━━ Provided passage
Mystery Train

Mystery Train

A rock ’n roll-obsessed Japanese couple pays a visit to Graceland, the home of Elvis. An inept gang of thugs hide out after a liquor store robbery. A frazzled Italian widow has a ghostly encounter with the King himself. All their stories collide in one sleazy downtown motel in Memphis, Tennessee.

EN

Mystery Train might be the apogee of Jarmusch's interest in the past-its-prime corners of America, capping off a quasi-trilogy that began with Stranger Than Paradise (1984) and Down By Law. Without a doubt one of the greatest films about Memphis ever made, Mystery Train proudly pays its dues to the musical legends and ghosts that call the birthplace of rock 'n' roll home. Japanese tourists introduce the city in the film's first vignette, having traveled from Yokohama to see Sun Studios and Graceland in their pursuit of the King. The second section, ‘A Ghost,’ finds another stranger to Memphis (Nicoletta Braschi) fleeing an ominous man in a diner only to end up splitting the cost of a hotel room with a down-on-her-luck chatterbox. The third section, ‘Lost in Space,’ is by far the best display of Jarmusch's dry sense of humor, a comedy of errors featuring Joe Strummer (yes, of The Clash), Steve Buscemi, and Rick Aviles. While the vignettes are ostensibly separate narratives, the Hotel Arcade (run by a desk clerk played by Screamin' Jay Hawkins), a passing train, Tom Waits' voice, Elvis' eerie ballad ‘Blue Moon,’ and a gunshot link them all.

Cine-tourists who visit the corner of South Main Street and G.E. Patterson Boulevard today will find it as unrecognizable from its seedy starring roll in Jarmusch's film. Even the Hotel Arcade has long since been torn down, its location indicated only by a plaque memorializing Mystery Train as the birth of the ‘modern wave of Memphis moviemaking.’ But while Memphis might be a little less dilapidated than it used to be, the film remains a beautiful tribute – if not to one of the less-than-glamorous American cities, then to the puzzling and serendipitous ways we all fit together within them.”
━━━━
• [Work instructions] Reproduce the Mystery Train film write-up above in full, word for word.
━━ Information supplied
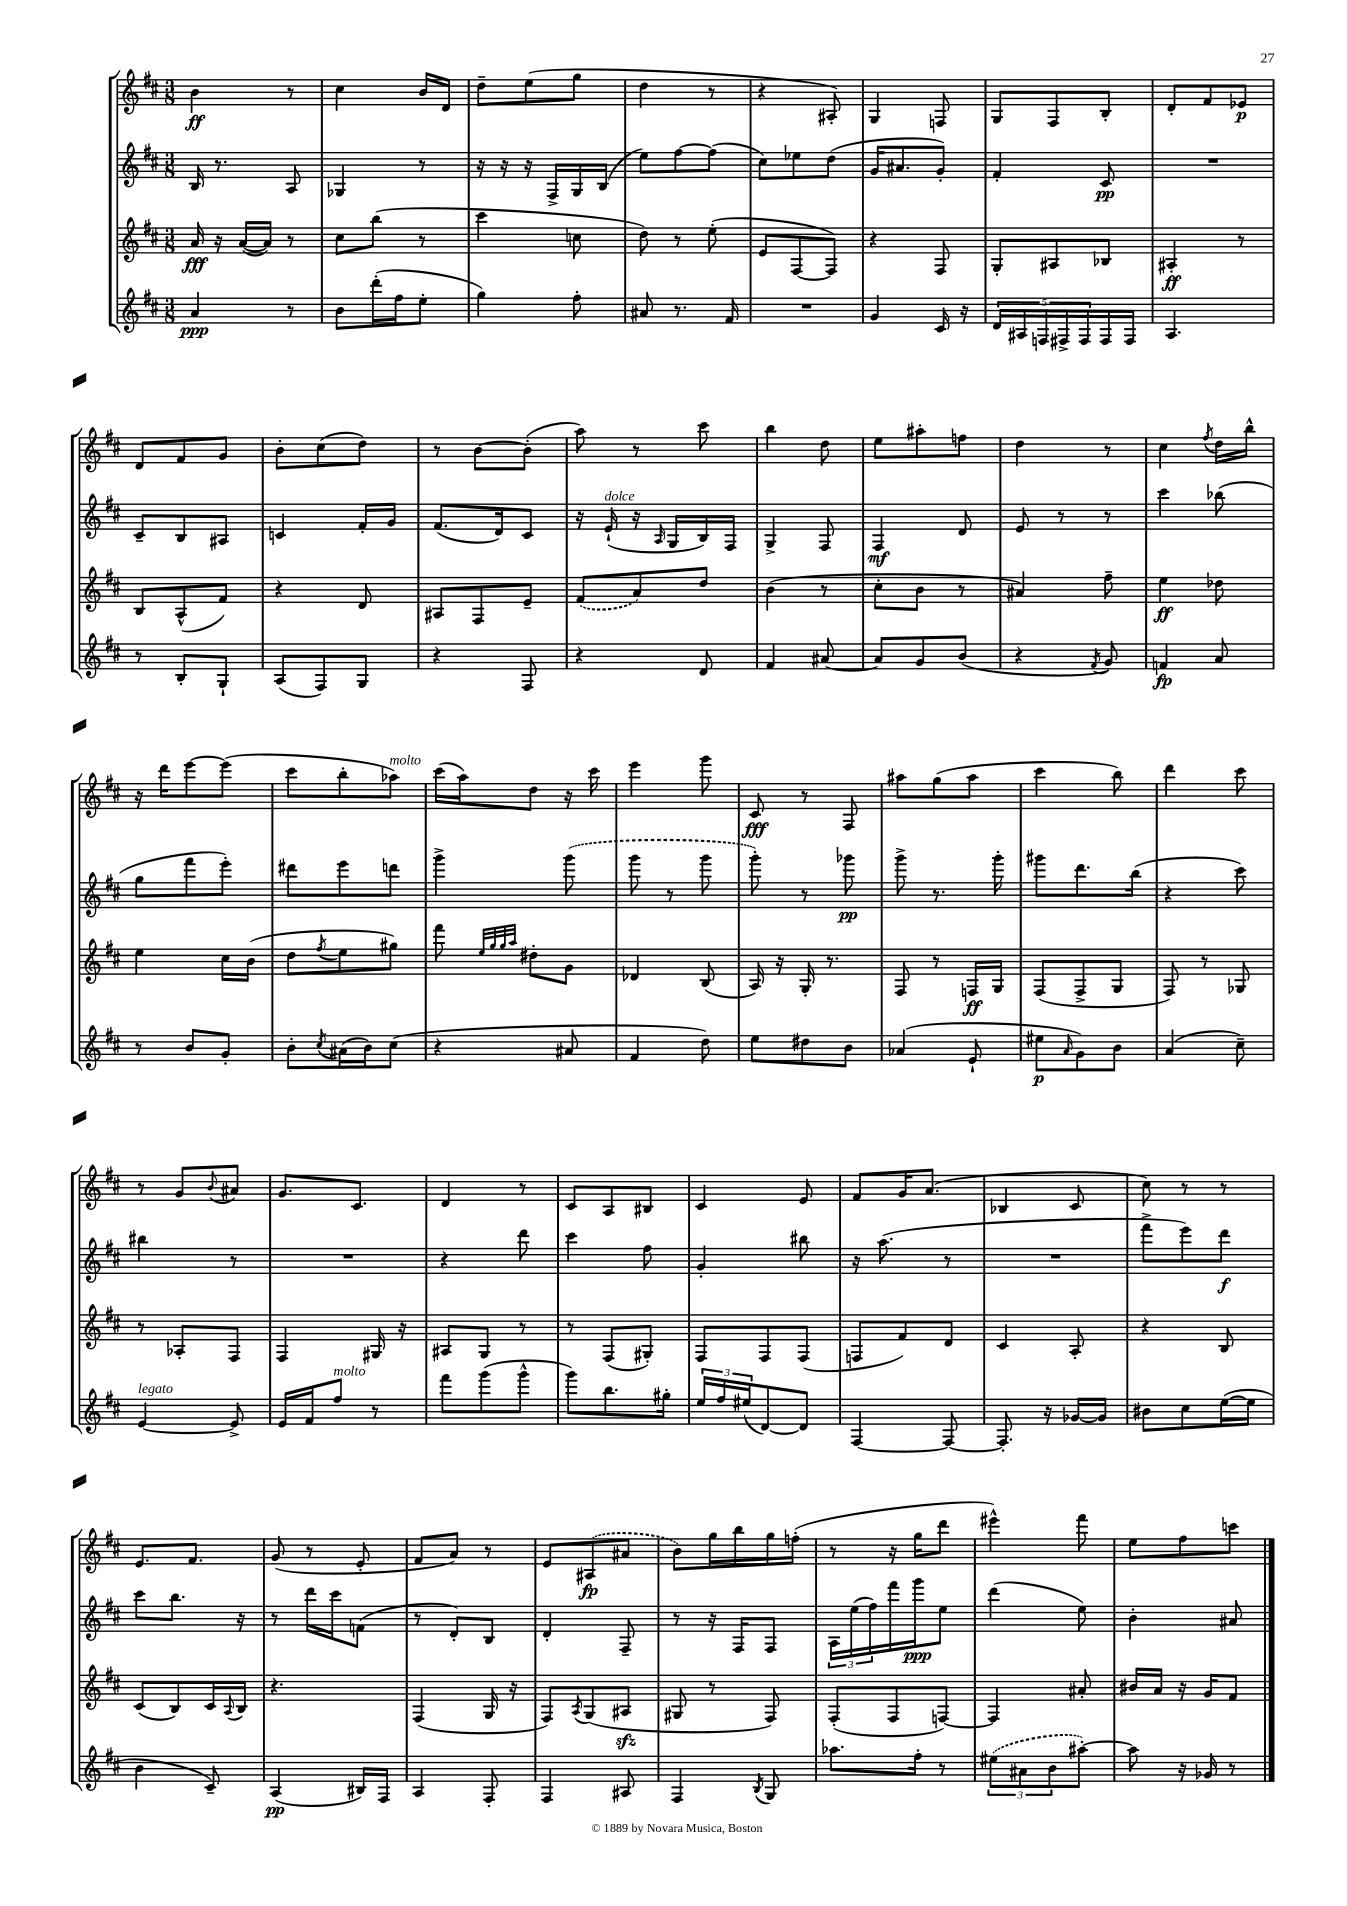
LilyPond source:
━━━━
• [Solution]
Mystery Train

Mystery Train

A rock ’n roll-obsessed Japanese couple pays a visit to Graceland, the home of Elvis. An inept gang of thugs hide out after a liquor store robbery. A frazzled Italian widow has a ghostly encounter with the King himself. All their stories collide in one sleazy downtown motel in Memphis, Tennessee.

EN

Mystery Train might be the apogee of Jarmusch's interest in the past-its-prime corners of America, capping off a quasi-trilogy that began with Stranger Than Paradise (1984) and Down By Law. Without a doubt one of the greatest films about Memphis ever made, Mystery Train proudly pays its dues to the musical legends and ghosts that call the birthplace of rock 'n' roll home. Japanese tourists introduce the city in the film's first vignette, having traveled from Yokohama to see Sun Studios and Graceland in their pursuit of the King. The second section, ‘A Ghost,’ finds another stranger to Memphis (Nicoletta Braschi) fleeing an ominous man in a diner only to end up splitting the cost of a hotel room with a down-on-her-luck chatterbox. The third section, ‘Lost in Space,’ is by far the best display of Jarmusch's dry sense of humor, a comedy of errors featuring Joe Strummer (yes, of The Clash), Steve Buscemi, and Rick Aviles. While the vignettes are ostensibly separate narratives, the Hotel Arcade (run by a desk clerk played by Screamin' Jay Hawkins), a passing train, Tom Waits' voice, Elvis' eerie ballad ‘Blue Moon,’ and a gunshot link them all.

Cine-tourists who visit the corner of South Main Street and G.E. Patterson Boulevard today will find it as unrecognizable from its seedy starring roll in Jarmusch's film. Even the Hotel Arcade has long since been torn down, its location indicated only by a plaque memorializing Mystery Train as the birth of the ‘modern wave of Memphis moviemaking.’ But while Memphis might be a little less dilapidated than it used to be, the film remains a beautiful tribute – if not to one of the less-than-glamorous American cities, then to the puzzling and serendipitous ways we all fit together within them.”